### Task brief
Rewrite the material below with every occurrence of "series" swapped for "data series" and nothing else altered. Omit the pictures from your output.

### Information supplied
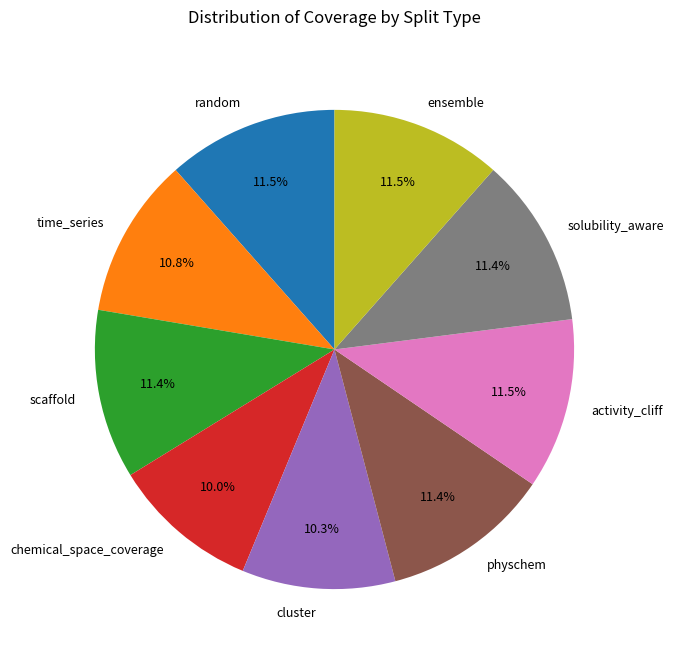

True or false: solubility_aware accounts for 11% of the total.

True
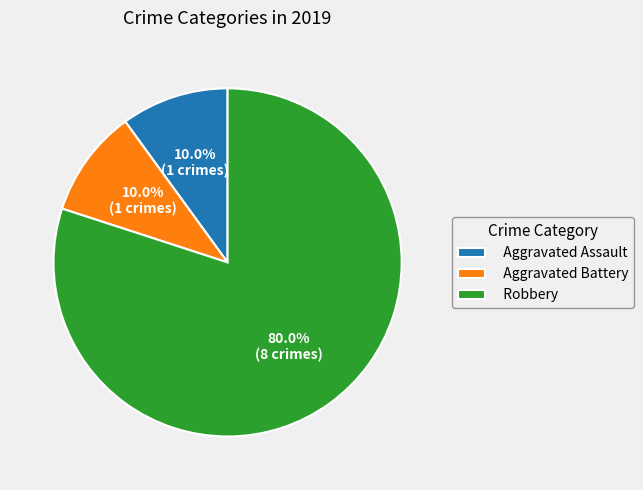

Is there a majority slice in this chart?

Yes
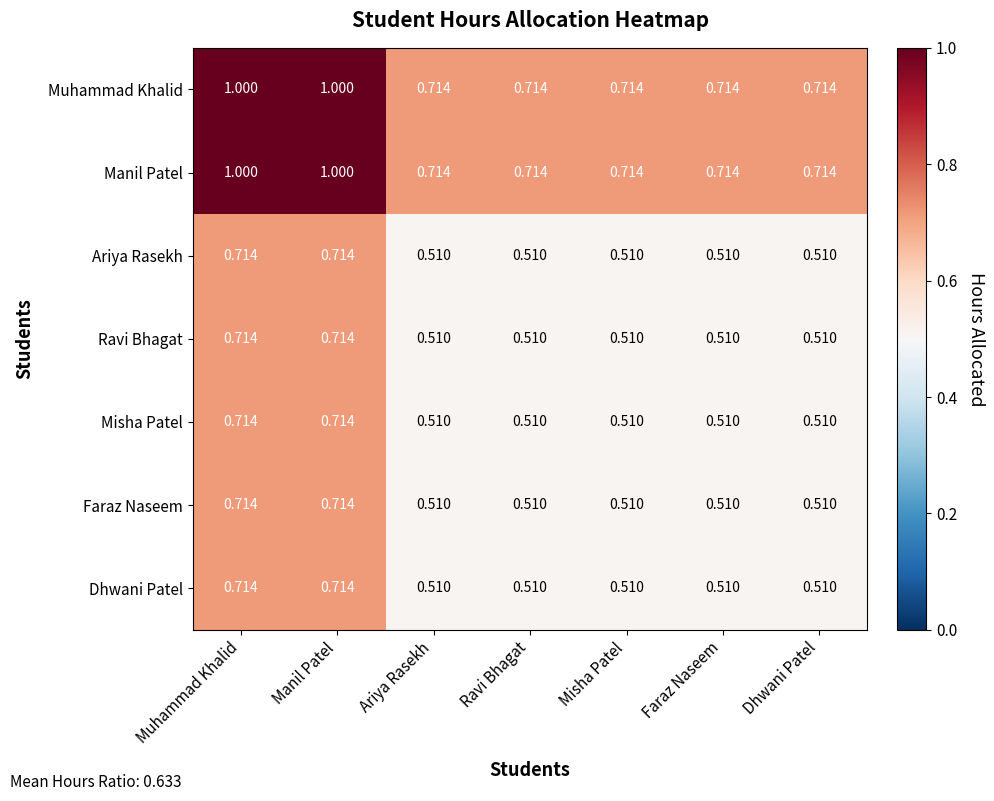

At how many categories does at least one series exceed 0?

7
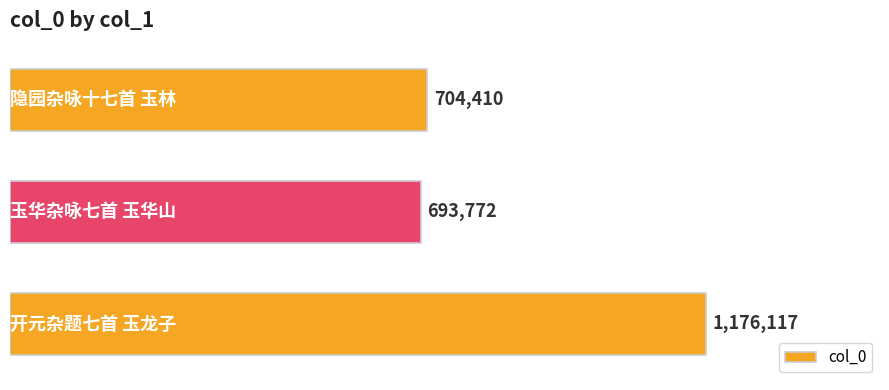

What is the average value?

858100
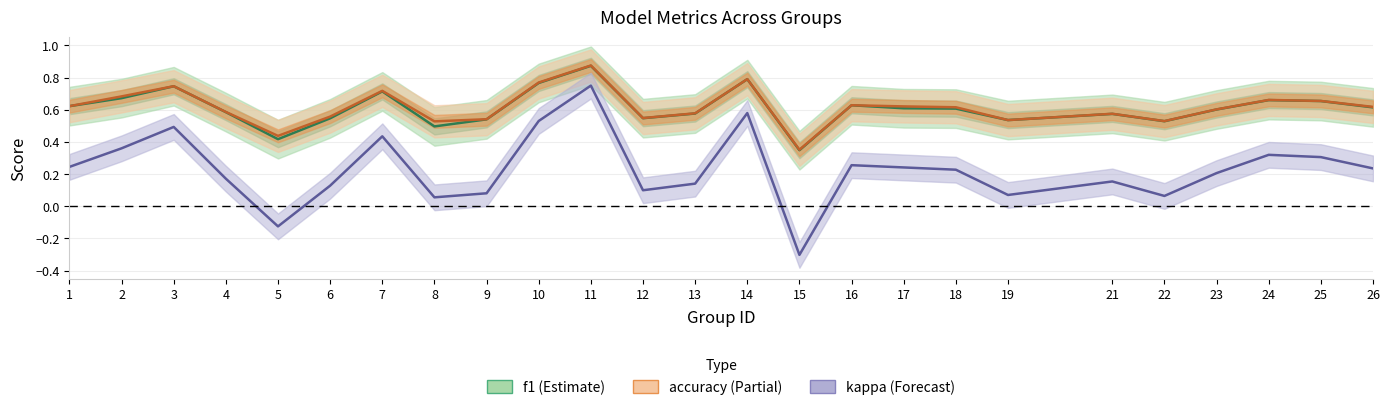

Rank the series by their maximum value, from lowest to highest.

kappa, f1, accuracy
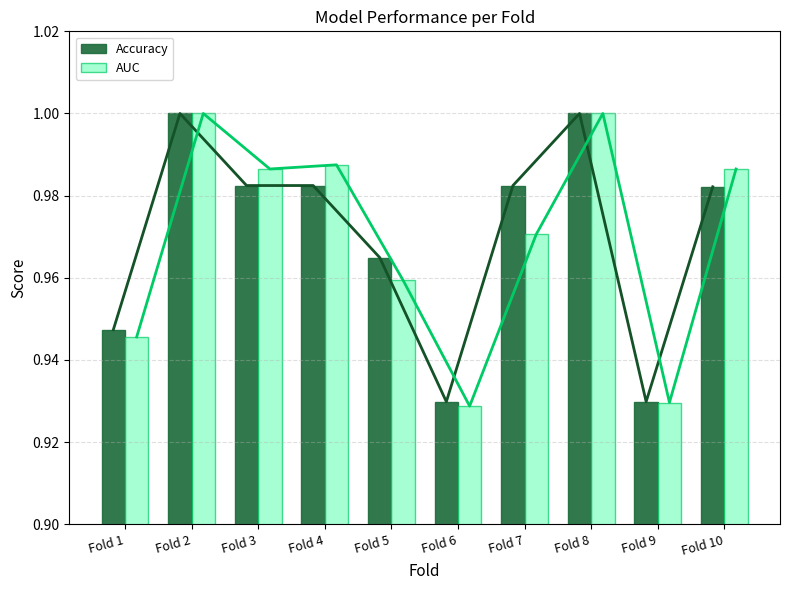

Which series has the largest total across all categories?

Accuracy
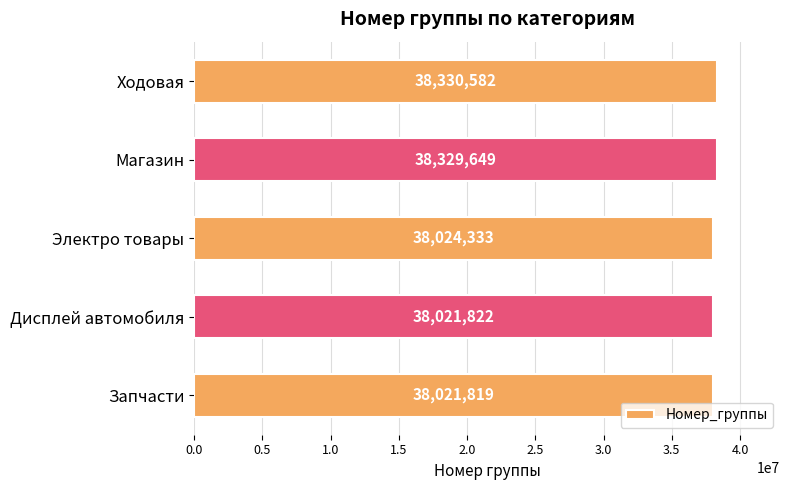

Rank the categories by value from lowest to highest.

Запчасти, Дисплей автомобиля, Электро товары, Магазин, Ходовая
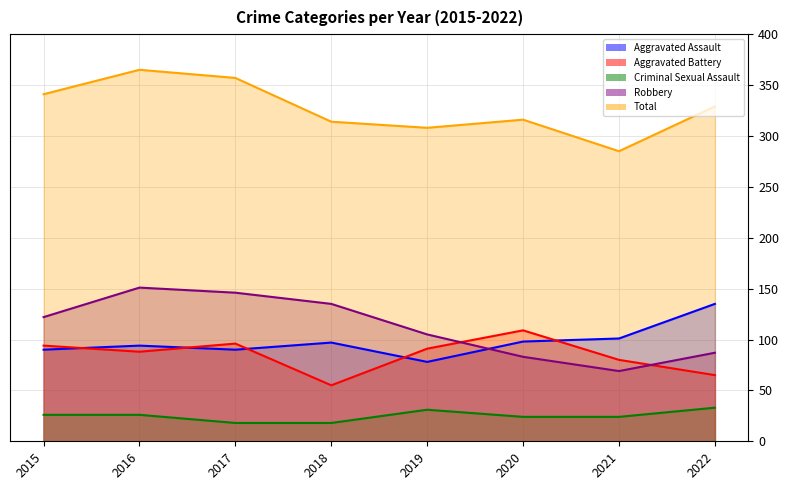

The Total series shows 365 at 2016. True or false?

True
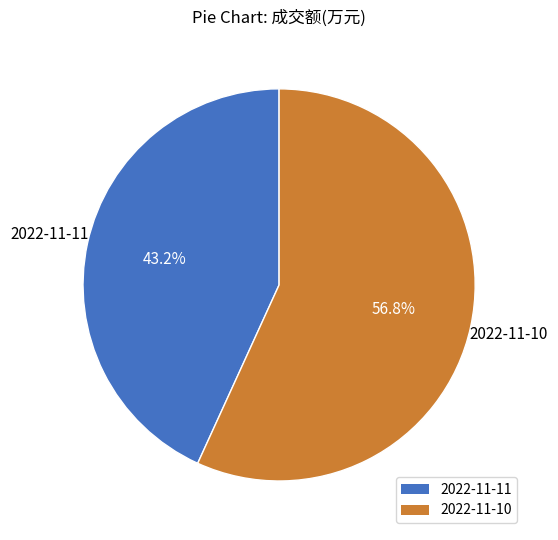

To the nearest percent, what portion does 2022-11-11 represent?

43%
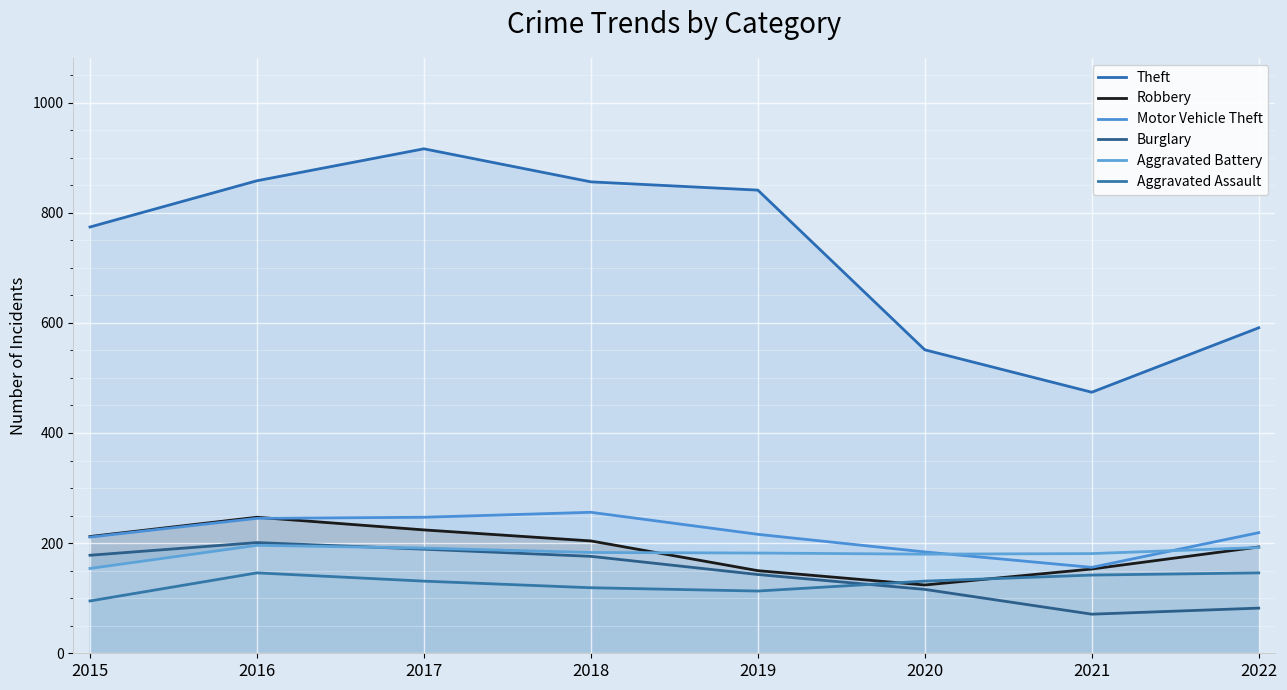

Where is Aggravated Assault nearest to the value 120?

2018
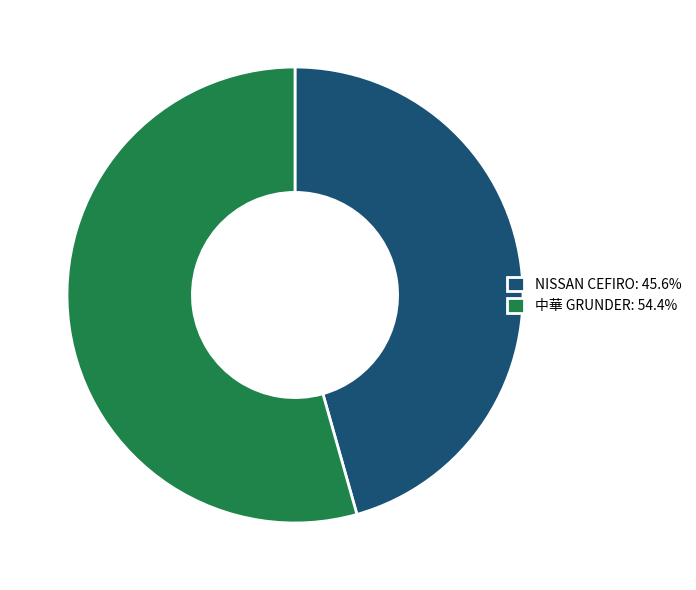

Is the sum of NISSAN CEFIRO: 45.6% and 中華 GRUNDER: 54.4% greater than half?

Yes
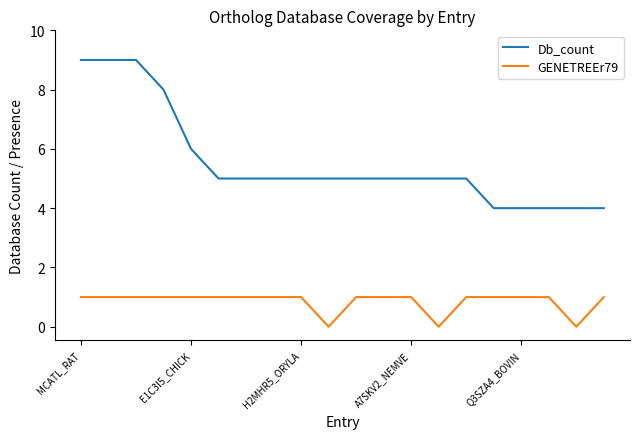

What is the maximum value for Db_count?

9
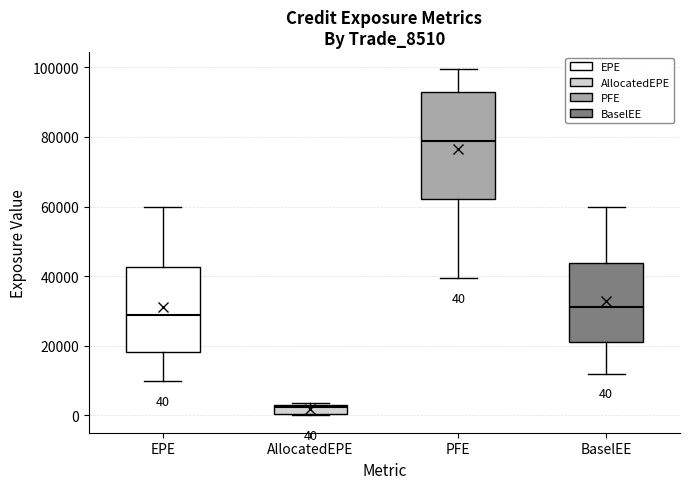

Which box's median line is the lowest?

AllocatedEPE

### Exercise answer
True or false: solubility_aware accounts for 11% of the total.

True

Is there a majority slice in this chart?

Yes

At how many categories does at least one data series exceed 0?

7

What is the average value?

858100

Rank the data series by their maximum value, from lowest to highest.

kappa, f1, accuracy

Which data series has the largest total across all categories?

Accuracy

Rank the categories by value from lowest to highest.

Запчасти, Дисплей автомобиля, Электро товары, Магазин, Ходовая

The Total data series shows 365 at 2016. True or false?

True

To the nearest percent, what portion does 2022-11-11 represent?

43%

Where is Aggravated Assault nearest to the value 120?

2018

Is the sum of NISSAN CEFIRO: 45.6% and 中華 GRUNDER: 54.4% greater than half?

Yes

What is the maximum value for Db_count?

9

Which box's median line is the lowest?

AllocatedEPE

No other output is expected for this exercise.